# GIVEN DATA:
════════

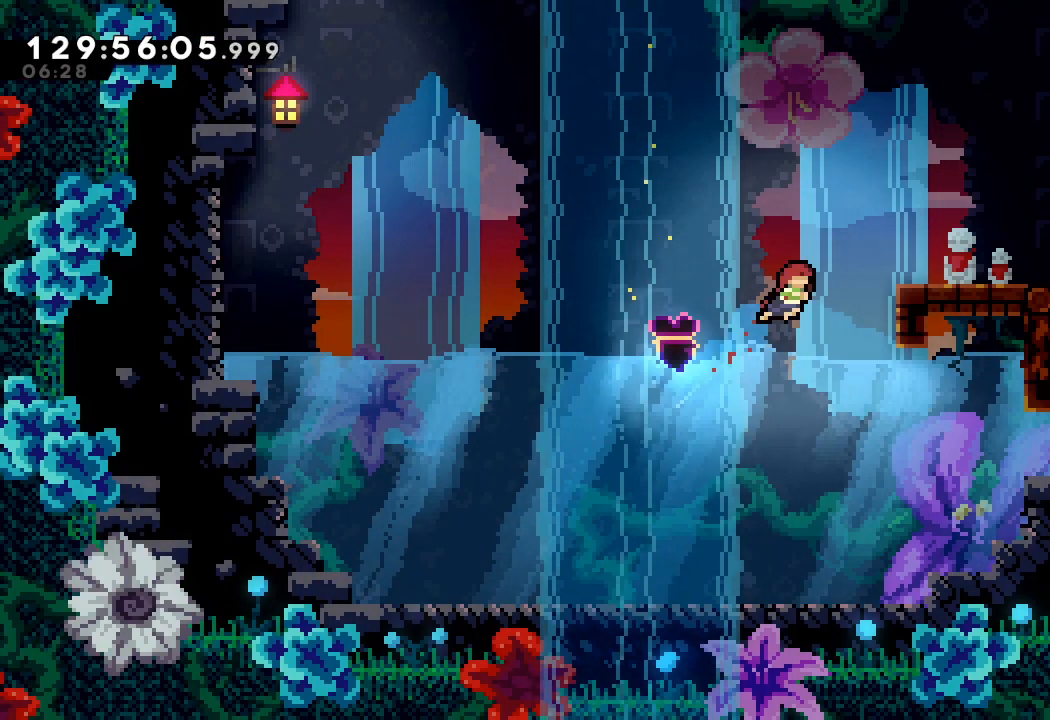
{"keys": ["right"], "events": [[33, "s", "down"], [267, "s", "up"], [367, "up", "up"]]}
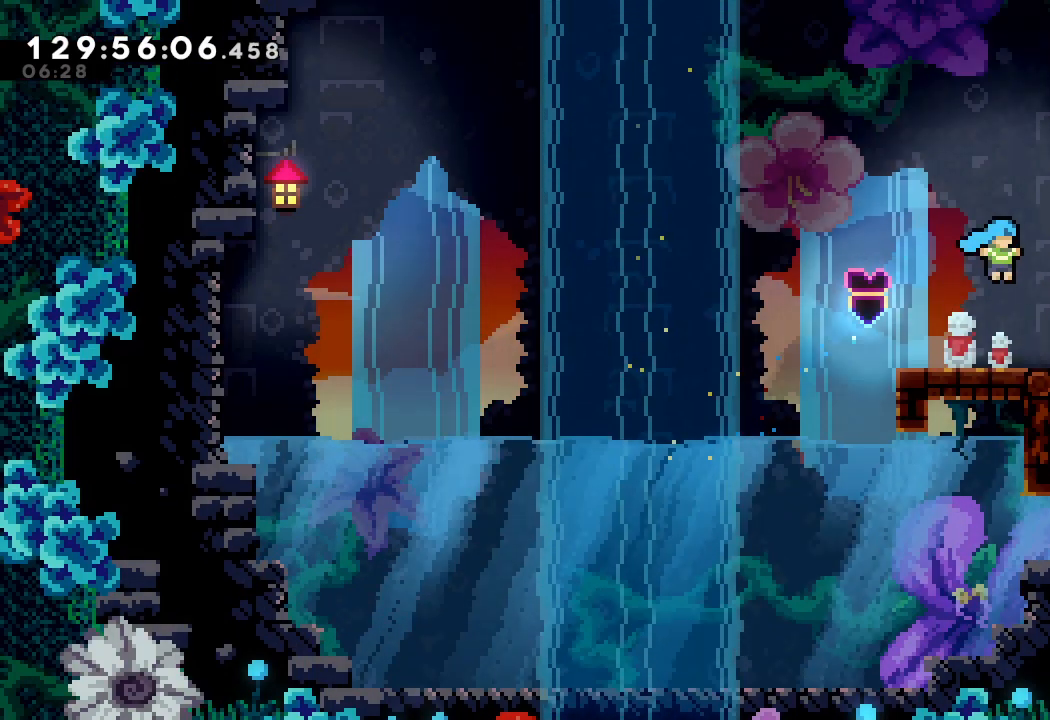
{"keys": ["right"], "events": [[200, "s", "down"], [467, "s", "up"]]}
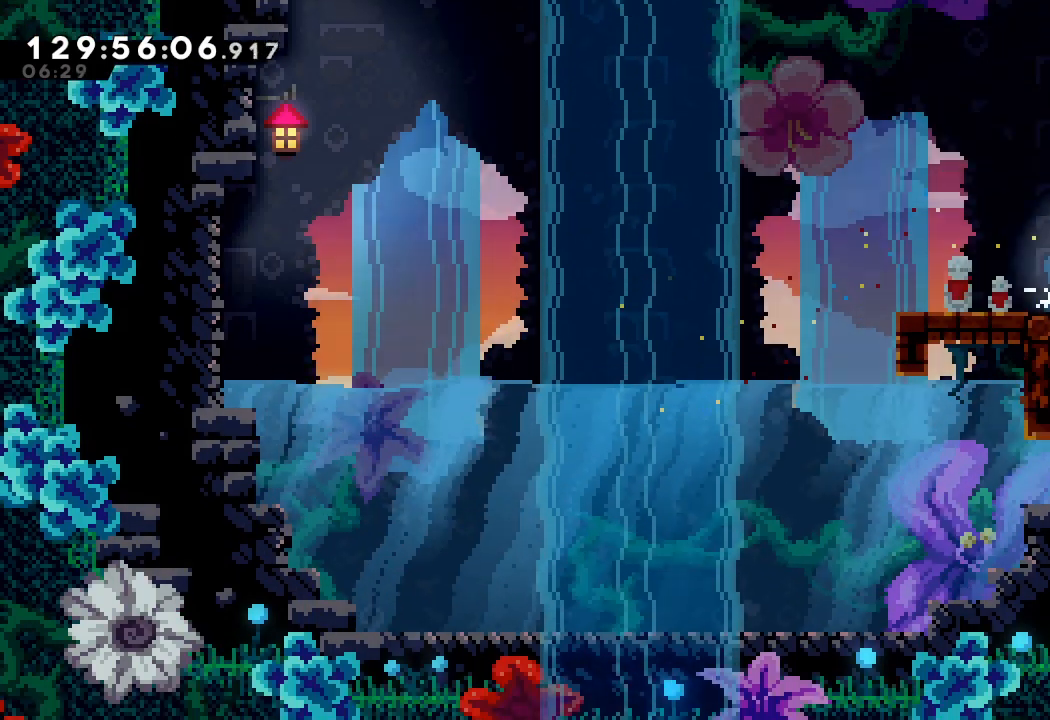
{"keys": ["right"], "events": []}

════════

# ACTIVITY:
Would you copy all of the data exactly? Keep the pictures out of it.

# REPLY:
{"keys": ["right"], "events": [[33, "s", "down"], [267, "s", "up"], [367, "up", "up"]]}
{"keys": ["right"], "events": [[200, "s", "down"], [467, "s", "up"]]}
{"keys": ["right"], "events": []}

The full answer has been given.